La mise en place de mesures de sécurité techniques et organisationnelles : not just a checklist !
L‘affaire suédoise
En date du 7 mai 2019, les autorités régionales d’Uppsala en Suède ont notifié à l’autorité suédoise de protection des données (l’Integritetsskyddsmyndigheten, l’IMY) une violation de données survenue dans leur juridiction en 2019. Sur la base de cette notification, l’IMY a entamé une investigation concernant la transmission de données médicales par l’Hôpital Universitaire d’Uppsala (Hôpital) aux patients à l’étranger ainsi qu’aux hôpitaux étrangers qui ont référé ces derniers à l’Hôpital. Il sied de préciser que l’IMY a choisi d’examiner le cas uniquement sous l’angle de la conformité aux exigences de sécurité, sans examiner la conformité aux dispositions sur la communication de données personnelles à l’étranger.
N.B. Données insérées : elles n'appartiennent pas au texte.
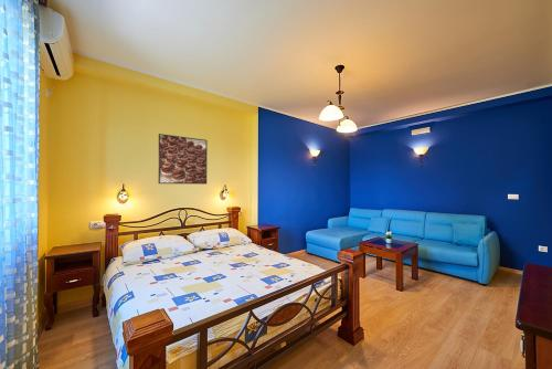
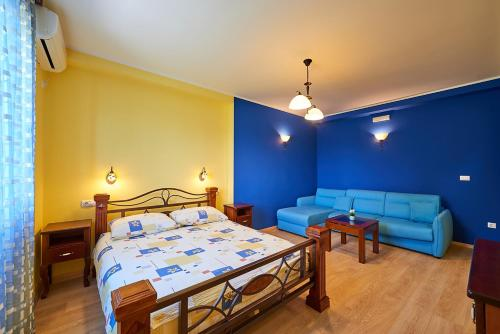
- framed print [157,133,209,186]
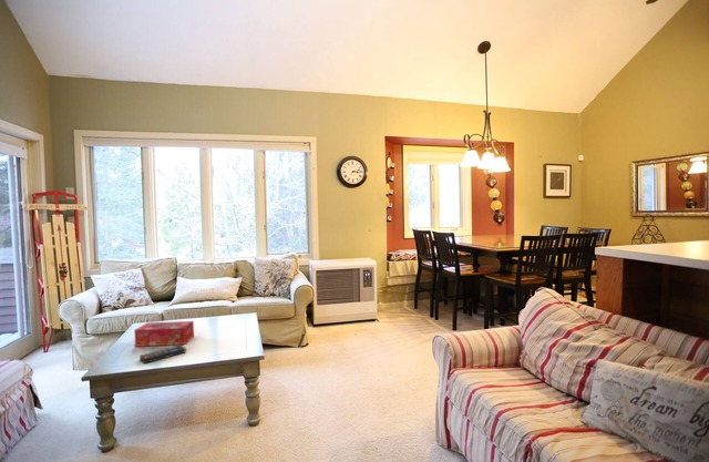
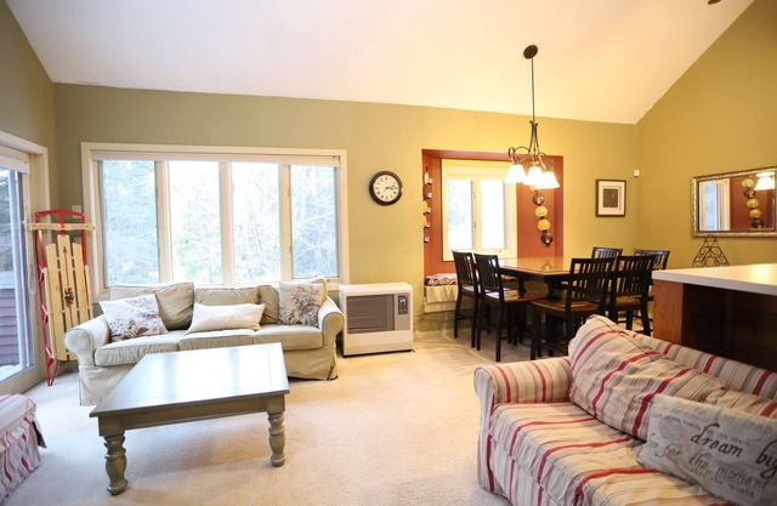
- tissue box [133,320,195,348]
- remote control [138,345,187,365]
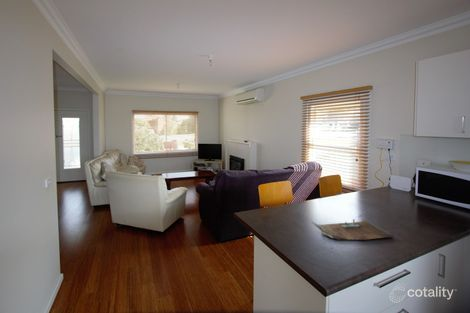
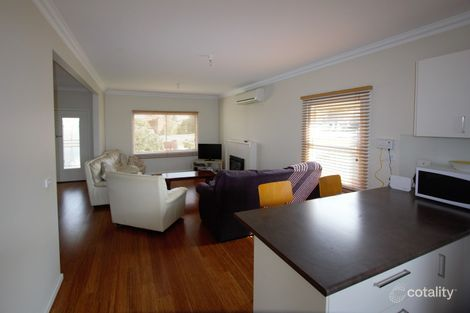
- cutting board [311,218,394,241]
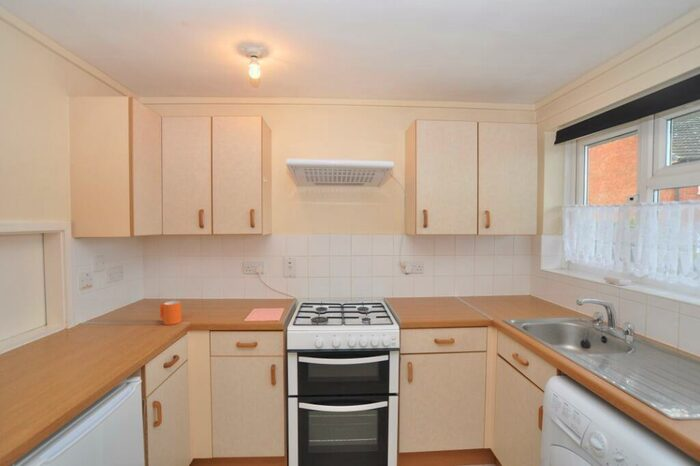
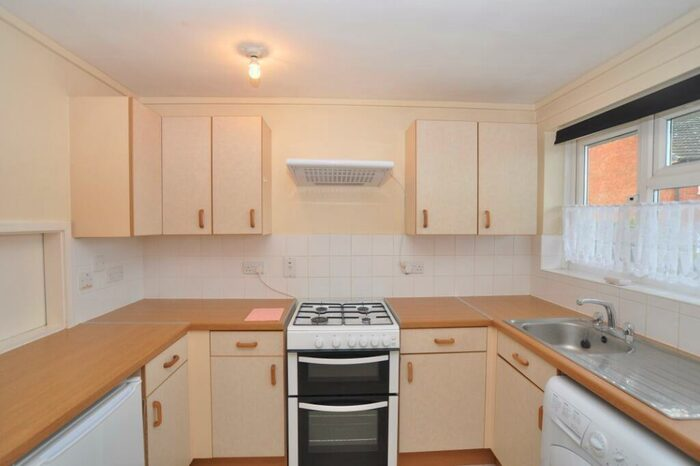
- mug [159,300,182,326]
Conformément aux procédures internes de l’Hôpital, une fois le traitement médical d’un patient résidant à l’étranger terminé, tant le patient que l’hôpital étranger qui avait référé ce dernier à l’Hôpital avaient le choix de recevoir le rapport médical par courriel. Ce dernier comportait notamment les informations relatives à la santé du patient, les coordonnées du patient et l’identité du médecin traitant. L’Hôpital a envoyé environ 500 à 1000 courriels mensuels de ce type, concernant environ 300 patients par an de 2014 à 2019.
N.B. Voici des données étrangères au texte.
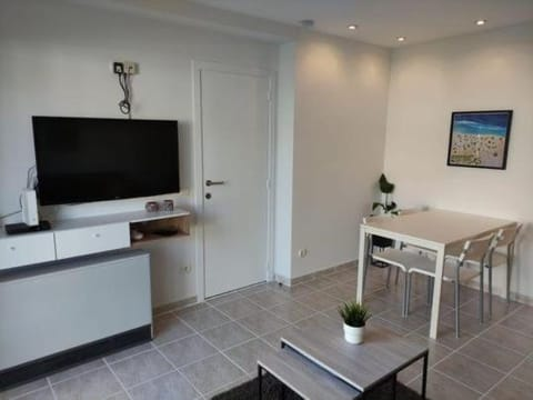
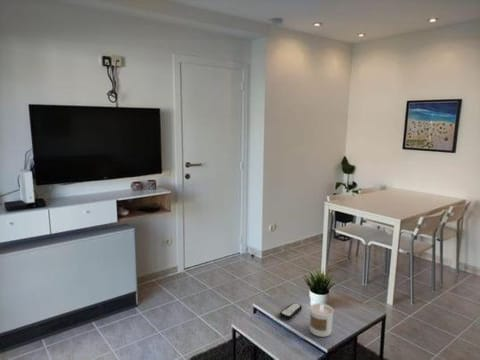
+ remote control [279,302,303,320]
+ candle [309,302,334,338]
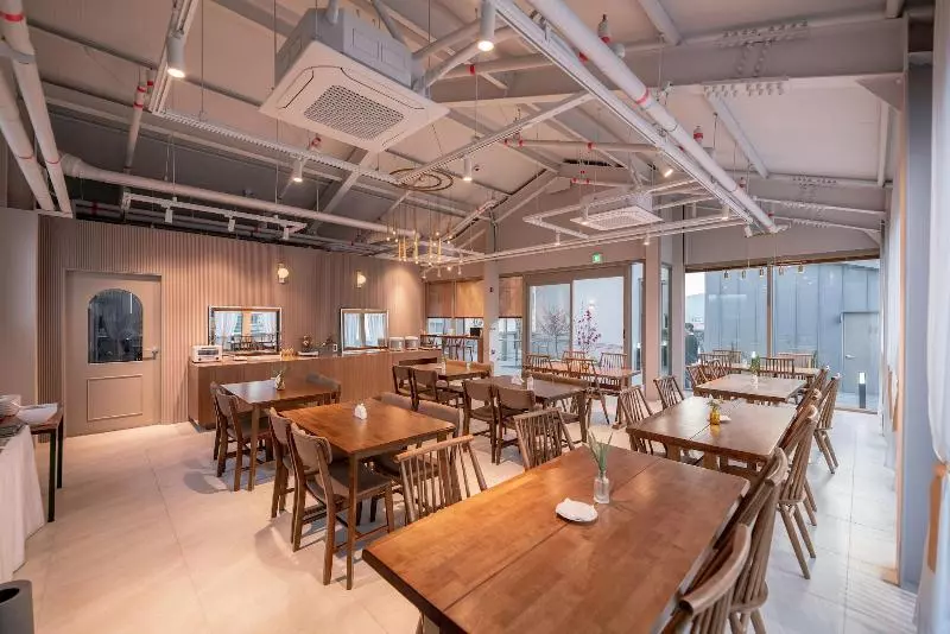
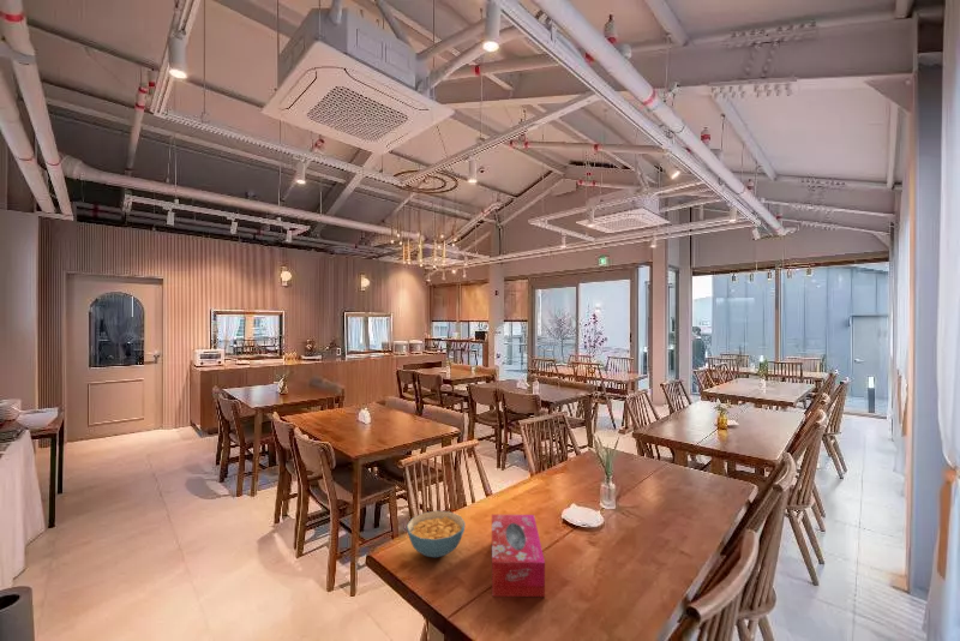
+ cereal bowl [406,510,467,558]
+ tissue box [491,514,546,598]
En outre, ces courriels étaient envoyés sans chiffrement depuis 2014. Ce n’est qu’en septembre 2019 que l’Hôpital a introduit une solution de chiffrement de courriels adéquate. Dans l’intervalle, l’Hôpital a activé le paramètre de chiffrement « Transport Layer Security » (TLS) de l’application de messagerie électronique Microsoft Outlook (Outlook). Toutefois, si le service de messagerie web du destinataire ne comprenait pas le TLS, les courriels étaient transmis au destinataire sans chiffrement. Ainsi, l’Hôpital utilisait une mesure de chiffrement qui dépendait des paramètres techniques du destinataire, de sorte que l’Hôpital ne pouvait pas garantir la transmission chiffrée du courriel et des données personnelles. Par conséquent, les données pouvaient être lues en clair, avec pour conséquence que des personnes non autorisées pouvaient accéder aux données sensibles. Par ailleurs, une fois envoyés, les courriels, y compris les données médicales, demeuraient sur le compte Outlook de l’Hôpital.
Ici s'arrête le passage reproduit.